Dissertations and Theses

Date of Award

2023

Document Type

Thesis

Department

Art History

First Advisor

Anna Indych-López

Second Advisor

Molly Aitken

Keywords

Diego Rivera, corrido, muralism

Abstract

On the top floor of Diego Rivera’s colossal mural cycle at the Ministry of Public Education, the artist painted a matte red banner with the lyrics of revolutionary ballads, known as corridos. Although there is a great amount of scholarship surrounding Rivera and his murals at the Ministry of Public Education, there is a gap in literature about the inclusion of the corrido banner and its significance. By building on the scholarship from art historians (Mary Coffey, Dafne Cruz Porchini, Anna Indych-López), historians and ethnomusicologists (Cati de los Ríos, Maria Herrera-Sobek, Jose Limón, Américo Paredes, Michael Denning), and scholars from other disciplines (Deborah Cartmell, Delia Fernández, Lisa Jarvinen), this paper provides an interdisciplinary analysis of a previously ignored feature of Rivera’s murals. Additionally, by turning to primary sources such as newspaper reviews, corrido lyrics, and texts written by the artist, this paper offers a close reading of the representation of the corrido in Rivera’s work.
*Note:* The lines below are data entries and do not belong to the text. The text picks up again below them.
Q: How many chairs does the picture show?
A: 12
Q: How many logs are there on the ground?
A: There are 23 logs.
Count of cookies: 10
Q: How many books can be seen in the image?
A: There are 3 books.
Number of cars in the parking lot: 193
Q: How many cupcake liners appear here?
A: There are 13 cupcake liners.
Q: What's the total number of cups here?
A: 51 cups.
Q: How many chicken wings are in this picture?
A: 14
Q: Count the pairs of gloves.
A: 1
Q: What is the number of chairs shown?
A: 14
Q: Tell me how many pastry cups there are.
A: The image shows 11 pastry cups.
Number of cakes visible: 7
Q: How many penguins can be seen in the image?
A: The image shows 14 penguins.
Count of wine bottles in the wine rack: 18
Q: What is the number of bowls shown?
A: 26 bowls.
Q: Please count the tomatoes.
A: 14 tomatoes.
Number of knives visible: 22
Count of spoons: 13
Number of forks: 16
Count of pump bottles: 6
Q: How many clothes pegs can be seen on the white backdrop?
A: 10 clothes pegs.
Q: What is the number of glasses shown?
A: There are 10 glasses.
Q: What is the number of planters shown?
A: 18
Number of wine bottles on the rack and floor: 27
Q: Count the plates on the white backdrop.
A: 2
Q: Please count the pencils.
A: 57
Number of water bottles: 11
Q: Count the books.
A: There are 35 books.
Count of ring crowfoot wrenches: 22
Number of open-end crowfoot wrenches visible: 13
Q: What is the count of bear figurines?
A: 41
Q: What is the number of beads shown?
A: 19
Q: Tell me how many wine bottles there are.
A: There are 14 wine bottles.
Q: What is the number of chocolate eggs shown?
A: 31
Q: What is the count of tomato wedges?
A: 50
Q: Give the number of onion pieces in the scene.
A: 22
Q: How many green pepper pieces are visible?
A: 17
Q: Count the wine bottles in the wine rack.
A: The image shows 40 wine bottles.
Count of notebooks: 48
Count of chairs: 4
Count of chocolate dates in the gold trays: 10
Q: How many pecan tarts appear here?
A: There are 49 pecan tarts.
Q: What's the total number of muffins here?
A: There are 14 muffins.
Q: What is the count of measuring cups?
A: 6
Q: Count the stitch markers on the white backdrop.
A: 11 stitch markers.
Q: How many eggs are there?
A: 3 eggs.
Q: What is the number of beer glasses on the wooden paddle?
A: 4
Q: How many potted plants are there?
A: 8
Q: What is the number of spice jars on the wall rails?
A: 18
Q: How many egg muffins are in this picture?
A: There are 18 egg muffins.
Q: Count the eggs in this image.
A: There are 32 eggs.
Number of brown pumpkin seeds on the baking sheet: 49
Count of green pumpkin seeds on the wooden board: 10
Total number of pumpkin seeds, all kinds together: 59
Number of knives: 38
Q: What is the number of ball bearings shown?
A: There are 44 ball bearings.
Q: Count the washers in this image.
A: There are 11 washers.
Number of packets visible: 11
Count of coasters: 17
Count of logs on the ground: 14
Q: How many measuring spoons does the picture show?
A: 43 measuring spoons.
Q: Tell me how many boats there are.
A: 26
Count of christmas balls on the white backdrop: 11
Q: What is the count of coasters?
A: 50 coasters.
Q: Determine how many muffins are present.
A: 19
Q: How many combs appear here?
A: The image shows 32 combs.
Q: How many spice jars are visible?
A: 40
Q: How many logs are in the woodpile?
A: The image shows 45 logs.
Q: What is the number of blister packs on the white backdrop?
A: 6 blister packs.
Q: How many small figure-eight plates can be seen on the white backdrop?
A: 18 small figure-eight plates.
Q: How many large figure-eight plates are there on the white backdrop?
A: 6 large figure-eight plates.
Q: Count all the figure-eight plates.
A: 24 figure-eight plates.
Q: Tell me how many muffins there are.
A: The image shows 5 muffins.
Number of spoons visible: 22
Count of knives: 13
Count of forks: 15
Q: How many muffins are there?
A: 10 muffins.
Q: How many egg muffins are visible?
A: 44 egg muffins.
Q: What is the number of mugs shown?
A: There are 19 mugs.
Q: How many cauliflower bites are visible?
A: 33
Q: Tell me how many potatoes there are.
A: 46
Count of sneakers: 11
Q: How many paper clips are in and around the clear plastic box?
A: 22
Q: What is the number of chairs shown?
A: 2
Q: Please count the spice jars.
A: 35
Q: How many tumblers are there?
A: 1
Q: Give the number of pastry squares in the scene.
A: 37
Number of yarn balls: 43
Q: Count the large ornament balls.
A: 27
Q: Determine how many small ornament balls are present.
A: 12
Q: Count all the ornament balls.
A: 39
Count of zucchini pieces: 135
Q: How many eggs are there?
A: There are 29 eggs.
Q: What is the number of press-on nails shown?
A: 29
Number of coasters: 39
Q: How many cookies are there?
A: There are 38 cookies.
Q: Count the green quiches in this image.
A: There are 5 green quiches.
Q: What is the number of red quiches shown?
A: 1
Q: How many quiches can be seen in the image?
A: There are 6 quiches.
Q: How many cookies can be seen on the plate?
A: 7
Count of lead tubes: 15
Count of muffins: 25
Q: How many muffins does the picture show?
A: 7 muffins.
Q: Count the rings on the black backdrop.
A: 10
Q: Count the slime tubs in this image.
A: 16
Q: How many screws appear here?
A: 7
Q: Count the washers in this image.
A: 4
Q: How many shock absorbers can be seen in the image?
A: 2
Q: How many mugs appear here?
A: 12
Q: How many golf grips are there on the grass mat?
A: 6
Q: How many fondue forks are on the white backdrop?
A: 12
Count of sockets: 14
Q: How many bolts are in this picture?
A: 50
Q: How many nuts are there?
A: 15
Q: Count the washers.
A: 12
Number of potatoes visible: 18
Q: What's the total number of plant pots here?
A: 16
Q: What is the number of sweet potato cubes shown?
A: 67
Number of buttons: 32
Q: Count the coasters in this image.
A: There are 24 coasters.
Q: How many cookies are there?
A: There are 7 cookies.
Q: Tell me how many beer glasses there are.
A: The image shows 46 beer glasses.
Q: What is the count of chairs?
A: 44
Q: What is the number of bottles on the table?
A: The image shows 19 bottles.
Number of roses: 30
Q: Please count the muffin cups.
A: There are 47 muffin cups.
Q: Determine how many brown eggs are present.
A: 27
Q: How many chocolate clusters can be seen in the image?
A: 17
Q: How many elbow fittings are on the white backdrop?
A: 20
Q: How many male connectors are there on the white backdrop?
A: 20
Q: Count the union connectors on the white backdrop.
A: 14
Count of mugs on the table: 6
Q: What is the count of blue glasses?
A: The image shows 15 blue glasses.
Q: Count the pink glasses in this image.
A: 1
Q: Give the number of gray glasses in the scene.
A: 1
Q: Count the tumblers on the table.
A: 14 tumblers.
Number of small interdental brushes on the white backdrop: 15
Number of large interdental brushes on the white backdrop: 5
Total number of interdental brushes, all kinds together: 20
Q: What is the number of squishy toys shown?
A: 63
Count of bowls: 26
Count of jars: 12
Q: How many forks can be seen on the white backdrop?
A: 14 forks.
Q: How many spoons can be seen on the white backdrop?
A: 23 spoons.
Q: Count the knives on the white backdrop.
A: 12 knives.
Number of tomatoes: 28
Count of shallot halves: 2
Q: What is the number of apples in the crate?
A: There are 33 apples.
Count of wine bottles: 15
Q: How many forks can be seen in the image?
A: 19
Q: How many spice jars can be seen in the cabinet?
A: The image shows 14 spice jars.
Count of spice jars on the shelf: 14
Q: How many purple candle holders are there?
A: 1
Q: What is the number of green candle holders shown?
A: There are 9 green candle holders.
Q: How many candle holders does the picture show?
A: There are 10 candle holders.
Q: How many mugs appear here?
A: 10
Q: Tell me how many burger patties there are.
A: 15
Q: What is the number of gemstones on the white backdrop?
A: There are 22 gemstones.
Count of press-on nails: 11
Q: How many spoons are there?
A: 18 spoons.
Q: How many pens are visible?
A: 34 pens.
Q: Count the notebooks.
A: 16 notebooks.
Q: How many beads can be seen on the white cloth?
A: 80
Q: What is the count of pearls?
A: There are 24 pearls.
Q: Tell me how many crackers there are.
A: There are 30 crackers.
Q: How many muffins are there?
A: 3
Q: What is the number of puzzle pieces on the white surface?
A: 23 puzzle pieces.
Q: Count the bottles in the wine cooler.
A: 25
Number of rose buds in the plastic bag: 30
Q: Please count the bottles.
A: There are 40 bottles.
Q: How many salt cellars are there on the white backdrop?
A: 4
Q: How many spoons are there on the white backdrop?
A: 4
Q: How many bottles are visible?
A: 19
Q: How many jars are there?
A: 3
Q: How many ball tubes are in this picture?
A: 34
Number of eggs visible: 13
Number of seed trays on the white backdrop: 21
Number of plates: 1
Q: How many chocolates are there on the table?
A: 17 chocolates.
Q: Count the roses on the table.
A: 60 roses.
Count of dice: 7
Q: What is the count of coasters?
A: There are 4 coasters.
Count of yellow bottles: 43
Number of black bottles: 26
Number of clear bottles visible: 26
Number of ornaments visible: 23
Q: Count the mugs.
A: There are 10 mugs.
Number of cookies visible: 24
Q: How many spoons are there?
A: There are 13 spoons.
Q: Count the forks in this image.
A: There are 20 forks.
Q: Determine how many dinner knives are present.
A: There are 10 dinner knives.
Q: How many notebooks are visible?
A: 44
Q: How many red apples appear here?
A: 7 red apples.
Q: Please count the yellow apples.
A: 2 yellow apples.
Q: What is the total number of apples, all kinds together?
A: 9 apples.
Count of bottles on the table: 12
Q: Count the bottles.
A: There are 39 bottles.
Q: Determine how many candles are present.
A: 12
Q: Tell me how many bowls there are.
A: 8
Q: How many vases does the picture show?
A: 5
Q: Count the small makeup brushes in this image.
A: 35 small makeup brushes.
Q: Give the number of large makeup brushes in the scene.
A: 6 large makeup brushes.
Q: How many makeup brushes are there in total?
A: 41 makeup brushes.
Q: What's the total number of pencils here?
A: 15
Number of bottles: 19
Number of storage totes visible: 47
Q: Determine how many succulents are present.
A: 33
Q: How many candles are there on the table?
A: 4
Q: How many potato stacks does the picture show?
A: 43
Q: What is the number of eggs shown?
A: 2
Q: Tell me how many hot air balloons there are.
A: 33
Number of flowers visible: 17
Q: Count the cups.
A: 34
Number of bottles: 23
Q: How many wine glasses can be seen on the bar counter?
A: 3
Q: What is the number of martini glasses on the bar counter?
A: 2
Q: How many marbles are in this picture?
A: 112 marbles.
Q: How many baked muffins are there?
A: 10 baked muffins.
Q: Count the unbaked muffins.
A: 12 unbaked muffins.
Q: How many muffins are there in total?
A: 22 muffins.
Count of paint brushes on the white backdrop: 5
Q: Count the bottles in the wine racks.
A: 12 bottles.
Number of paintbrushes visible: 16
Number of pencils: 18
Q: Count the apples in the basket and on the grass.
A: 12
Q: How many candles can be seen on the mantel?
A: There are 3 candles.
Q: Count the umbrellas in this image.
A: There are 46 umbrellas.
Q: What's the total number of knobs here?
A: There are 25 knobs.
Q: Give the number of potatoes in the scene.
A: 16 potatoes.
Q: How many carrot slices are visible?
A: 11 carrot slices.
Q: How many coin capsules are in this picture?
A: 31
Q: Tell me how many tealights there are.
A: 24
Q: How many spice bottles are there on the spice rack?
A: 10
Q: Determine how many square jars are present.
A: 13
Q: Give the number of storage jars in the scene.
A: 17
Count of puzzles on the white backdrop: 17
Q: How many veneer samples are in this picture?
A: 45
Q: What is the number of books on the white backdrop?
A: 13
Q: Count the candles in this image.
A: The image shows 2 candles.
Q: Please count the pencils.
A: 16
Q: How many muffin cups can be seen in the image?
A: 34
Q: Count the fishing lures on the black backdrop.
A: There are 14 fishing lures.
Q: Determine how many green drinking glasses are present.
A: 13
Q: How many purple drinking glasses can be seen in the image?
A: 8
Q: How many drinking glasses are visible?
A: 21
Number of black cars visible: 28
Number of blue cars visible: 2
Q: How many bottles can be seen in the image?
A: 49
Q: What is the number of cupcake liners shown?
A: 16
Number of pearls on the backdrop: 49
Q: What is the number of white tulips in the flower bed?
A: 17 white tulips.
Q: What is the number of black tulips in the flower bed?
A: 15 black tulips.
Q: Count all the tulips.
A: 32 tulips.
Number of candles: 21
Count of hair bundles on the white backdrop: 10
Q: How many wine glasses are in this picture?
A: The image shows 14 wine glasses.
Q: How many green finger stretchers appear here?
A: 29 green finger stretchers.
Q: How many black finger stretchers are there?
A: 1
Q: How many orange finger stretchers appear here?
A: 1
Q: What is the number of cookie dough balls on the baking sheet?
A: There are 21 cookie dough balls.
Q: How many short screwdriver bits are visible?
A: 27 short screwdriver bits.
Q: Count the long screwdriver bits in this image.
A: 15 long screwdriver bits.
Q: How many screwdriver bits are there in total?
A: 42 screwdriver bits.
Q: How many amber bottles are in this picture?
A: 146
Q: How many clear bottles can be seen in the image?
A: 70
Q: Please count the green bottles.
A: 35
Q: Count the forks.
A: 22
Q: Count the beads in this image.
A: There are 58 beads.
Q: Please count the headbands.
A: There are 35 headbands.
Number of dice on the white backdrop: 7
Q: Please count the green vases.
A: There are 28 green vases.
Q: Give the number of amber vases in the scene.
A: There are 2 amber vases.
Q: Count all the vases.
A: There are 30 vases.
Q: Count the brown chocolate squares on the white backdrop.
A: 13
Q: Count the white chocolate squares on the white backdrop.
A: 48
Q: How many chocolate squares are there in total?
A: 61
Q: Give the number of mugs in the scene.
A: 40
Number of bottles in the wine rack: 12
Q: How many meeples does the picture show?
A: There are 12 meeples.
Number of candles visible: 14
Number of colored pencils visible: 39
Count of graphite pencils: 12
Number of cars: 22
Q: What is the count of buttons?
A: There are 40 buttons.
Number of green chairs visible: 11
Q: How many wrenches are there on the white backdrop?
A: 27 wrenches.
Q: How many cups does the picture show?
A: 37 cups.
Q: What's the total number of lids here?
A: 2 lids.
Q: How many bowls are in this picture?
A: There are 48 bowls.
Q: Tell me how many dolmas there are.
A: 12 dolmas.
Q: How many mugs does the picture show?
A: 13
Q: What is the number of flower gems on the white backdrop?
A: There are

Rooted in an iconographic methodology, this study examines the history of the corrido as a song form, as well as the aesthetic and historical influences of Rivera’s corrido banner, its function in serving a larger nationalist agenda, and its relationship to emerging sound technology at the time of its creation. This paper argues that Rivera’s representation of the corrido references Mexico’s revolutionary history, while also addressing the ways in which global forms of mass media, specifically sound and film technologies, influence his visualization of national identity. Lastly, it calls into question the utopianism of taking a song form that was historically used to speak to the illiterate and transforming it into written text.